Liturgy Matters — Musical texts of Mass


By Dr. Judy Bullock

What are the origins of the musical texts we sing at Mass?

Scripture is the foundation of most of the texts we sing at Mass. The Book of Psalms, in particular, is referred to as the songbook of the liturgy. Many of these poetic texts have the actual name of the melody or tune that was used in Old Testament times listed in the Bible prior to the text. We don’t know how these tunes sounded by their names alone but we do know that the texts were intended to be sung.

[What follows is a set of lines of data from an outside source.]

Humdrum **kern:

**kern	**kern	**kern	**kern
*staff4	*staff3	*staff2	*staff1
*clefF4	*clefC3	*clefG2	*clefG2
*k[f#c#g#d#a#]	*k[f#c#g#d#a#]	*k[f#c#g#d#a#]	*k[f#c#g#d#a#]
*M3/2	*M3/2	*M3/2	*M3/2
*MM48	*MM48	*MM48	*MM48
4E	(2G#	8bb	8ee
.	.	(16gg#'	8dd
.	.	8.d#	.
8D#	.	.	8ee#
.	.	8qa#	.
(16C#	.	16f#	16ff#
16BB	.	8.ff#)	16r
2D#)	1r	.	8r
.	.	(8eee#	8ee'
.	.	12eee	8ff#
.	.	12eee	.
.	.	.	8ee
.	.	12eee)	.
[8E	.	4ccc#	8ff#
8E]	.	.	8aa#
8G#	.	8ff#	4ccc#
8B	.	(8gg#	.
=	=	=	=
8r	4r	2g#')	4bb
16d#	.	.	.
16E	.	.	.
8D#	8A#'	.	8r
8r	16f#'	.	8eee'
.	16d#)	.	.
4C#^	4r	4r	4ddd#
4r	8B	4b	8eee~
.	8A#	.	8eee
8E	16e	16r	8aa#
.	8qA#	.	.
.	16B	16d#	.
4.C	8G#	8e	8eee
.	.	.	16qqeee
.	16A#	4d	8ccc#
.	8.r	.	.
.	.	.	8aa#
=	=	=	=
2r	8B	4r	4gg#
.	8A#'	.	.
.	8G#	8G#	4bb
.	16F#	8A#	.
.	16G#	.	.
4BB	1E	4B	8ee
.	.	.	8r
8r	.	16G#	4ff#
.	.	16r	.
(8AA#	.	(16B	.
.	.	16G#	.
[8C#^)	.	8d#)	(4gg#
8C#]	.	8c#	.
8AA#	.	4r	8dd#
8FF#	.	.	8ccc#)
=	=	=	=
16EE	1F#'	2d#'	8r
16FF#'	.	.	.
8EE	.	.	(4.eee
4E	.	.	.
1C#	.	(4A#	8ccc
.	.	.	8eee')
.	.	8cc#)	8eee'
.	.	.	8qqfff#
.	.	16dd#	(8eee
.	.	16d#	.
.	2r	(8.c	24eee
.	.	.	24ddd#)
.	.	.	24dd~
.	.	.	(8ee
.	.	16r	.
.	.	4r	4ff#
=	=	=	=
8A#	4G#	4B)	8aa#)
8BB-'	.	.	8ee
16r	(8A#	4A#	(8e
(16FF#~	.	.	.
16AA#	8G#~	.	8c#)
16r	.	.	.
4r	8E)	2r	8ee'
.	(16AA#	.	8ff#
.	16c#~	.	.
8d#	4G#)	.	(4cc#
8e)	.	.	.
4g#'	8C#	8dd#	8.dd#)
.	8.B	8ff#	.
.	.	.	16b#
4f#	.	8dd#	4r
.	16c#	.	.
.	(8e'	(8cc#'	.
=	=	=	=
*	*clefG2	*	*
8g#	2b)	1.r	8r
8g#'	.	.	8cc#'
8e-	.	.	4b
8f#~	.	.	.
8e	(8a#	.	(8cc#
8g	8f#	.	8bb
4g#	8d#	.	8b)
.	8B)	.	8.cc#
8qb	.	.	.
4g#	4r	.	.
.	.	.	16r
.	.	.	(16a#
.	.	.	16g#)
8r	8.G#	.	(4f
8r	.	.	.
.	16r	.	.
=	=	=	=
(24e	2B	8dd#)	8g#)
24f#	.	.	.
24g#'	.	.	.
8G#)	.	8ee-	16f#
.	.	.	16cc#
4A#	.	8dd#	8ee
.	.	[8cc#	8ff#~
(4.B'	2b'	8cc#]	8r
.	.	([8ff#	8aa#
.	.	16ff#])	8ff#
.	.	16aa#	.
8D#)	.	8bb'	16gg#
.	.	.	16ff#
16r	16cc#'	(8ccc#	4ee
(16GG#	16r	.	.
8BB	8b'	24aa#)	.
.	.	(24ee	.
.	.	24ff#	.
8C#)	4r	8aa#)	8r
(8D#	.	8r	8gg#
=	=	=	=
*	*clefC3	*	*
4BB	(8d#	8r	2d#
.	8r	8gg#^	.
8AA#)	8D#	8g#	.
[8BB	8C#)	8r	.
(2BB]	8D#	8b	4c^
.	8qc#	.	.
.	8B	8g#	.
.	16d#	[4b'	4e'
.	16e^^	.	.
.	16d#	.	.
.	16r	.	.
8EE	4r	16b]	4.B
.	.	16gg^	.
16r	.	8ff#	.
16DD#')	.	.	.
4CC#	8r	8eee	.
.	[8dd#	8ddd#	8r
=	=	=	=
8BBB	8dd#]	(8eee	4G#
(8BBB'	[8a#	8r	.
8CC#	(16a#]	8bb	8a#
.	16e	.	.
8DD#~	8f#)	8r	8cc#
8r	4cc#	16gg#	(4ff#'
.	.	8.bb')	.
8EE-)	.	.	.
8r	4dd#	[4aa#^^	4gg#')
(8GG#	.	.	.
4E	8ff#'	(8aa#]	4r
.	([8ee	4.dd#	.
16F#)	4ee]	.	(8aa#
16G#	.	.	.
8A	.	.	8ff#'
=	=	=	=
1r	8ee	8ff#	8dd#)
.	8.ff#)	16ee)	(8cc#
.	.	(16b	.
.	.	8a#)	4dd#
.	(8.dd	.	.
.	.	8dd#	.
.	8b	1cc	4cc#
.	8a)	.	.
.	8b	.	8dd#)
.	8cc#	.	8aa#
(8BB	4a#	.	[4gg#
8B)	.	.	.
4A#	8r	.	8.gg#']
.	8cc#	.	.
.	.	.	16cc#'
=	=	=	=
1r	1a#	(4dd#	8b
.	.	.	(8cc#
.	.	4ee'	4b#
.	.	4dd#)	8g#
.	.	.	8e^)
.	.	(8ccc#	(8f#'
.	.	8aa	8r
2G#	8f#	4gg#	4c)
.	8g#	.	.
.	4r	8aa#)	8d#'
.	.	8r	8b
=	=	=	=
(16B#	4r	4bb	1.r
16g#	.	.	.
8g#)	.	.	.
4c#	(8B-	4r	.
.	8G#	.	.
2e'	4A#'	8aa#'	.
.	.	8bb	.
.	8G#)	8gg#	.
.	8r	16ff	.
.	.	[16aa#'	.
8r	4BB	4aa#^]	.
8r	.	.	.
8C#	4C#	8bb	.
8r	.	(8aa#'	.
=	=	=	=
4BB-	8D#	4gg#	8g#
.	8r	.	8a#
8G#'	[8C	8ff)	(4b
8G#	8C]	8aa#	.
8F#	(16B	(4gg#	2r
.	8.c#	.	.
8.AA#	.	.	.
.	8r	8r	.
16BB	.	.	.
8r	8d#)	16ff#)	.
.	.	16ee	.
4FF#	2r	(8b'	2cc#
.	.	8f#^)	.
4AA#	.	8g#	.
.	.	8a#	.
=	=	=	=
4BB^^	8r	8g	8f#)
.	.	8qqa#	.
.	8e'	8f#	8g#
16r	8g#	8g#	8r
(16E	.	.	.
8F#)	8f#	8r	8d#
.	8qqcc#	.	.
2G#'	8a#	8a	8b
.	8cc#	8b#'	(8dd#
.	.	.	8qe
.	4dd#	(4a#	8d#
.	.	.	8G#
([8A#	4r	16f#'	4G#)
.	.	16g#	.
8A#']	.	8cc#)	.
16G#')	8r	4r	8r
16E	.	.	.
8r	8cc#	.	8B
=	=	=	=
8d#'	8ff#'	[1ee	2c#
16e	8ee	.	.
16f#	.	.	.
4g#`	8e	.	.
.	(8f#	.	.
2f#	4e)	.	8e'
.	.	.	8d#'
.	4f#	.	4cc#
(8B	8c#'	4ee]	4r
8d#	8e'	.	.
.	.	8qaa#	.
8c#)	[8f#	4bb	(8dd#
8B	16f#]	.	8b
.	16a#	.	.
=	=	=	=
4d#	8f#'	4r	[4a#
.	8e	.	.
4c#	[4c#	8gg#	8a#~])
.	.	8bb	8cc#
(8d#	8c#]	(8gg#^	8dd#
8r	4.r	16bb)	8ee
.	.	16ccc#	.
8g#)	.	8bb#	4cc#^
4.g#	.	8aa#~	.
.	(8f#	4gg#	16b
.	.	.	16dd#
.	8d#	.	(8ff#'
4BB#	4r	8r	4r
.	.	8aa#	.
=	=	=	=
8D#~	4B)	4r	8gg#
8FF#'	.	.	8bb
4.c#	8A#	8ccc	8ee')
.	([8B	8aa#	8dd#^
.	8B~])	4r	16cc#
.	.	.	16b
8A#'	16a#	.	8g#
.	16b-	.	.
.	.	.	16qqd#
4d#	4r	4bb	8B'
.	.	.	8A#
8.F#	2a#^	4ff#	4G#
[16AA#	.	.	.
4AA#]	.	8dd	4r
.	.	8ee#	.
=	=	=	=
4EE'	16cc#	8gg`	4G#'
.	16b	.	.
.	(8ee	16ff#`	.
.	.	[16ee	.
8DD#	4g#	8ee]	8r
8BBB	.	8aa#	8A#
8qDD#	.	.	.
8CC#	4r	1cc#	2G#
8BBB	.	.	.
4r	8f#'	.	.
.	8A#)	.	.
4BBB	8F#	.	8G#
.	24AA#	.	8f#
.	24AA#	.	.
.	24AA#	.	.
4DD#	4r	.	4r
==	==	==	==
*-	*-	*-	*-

Many of the texts that we sing at Mass are the actual parts of the Mass, such as the Glory to God and the Sanctus. Psalms, however, are recommended for a number of locations in the liturgy where the text varies. The most important of these is the responsorial psalm which follows the first reading in the Liturgy of the Word. The entrance, or opening song, the song during the presentation and preparation of gifts and the song during the distribution of Holy Communion are additional locations in the Mass where psalms are recommended.

The psalms are one of the best sources for sung prayer since the full range of human needs and emotions are expressed in them.  They provide the means of expressing joy, trust, hope, thanksgiving, and praise, as well as, sorrow, fear, lament, even anger. Consequently, they are selected to respond to the specific Scripture readings that we hear at Mass.

Another characteristic that makes the psalms particularly appropriate for the liturgy is that they are dialogical: conversations between God and God’s people and between the psalmist and the people. These dialogues provide a perfect vehicle for communication. Although at times the congregation may sing psalms in the form of a hymn or a song, the form most often used in the liturgy is the responsorial form.

What is the role of the cantor in the responsorial psalm? 

The primary role of the cantor is to sing the verses of the responsorial psalm and to engage in this dialogue with the rest of the assembly. The cantor sings the refrain or antiphon, and then the rest of the assembly repeats it. The role of the cantor is to sing the verses. The role of the rest of the assembly is to respond after each verse with the refrain. To qualify as dialogue there is a back and forth exchange. Just as the priest does not say, “The Lord be with you” and then respond himself, “And with your spirit,” the cantor does not sing both parts of the responsorial psalm dialogue.

What may strengthen this dialogue in the Mass?

Faced with a new psalm response each Sunday can make participation more difficult. Rehearsal of the psalm response before Mass can be helpful to clarify the text and get familiar with the melody. The church does offer an alternative solution. In the Lectionary for Mass there is a section of seasonal psalms that may be used. For example, Psalm 51, 91 or 130 may be used for some or all of the Sundays in Lent instead of changing the psalm each Sunday. This repetition better ensures the people’s participation and can provide the opportunity to gradually build repertoire.

In the end we are not only seeking participation in the responsorial psalm at Mass but also to learn these psalms, take them home with us in our hearts and be able to call them up in times of need.

Dr. Judy Bullock is the director of the Archdiocese of Louisville’s Office of Worship.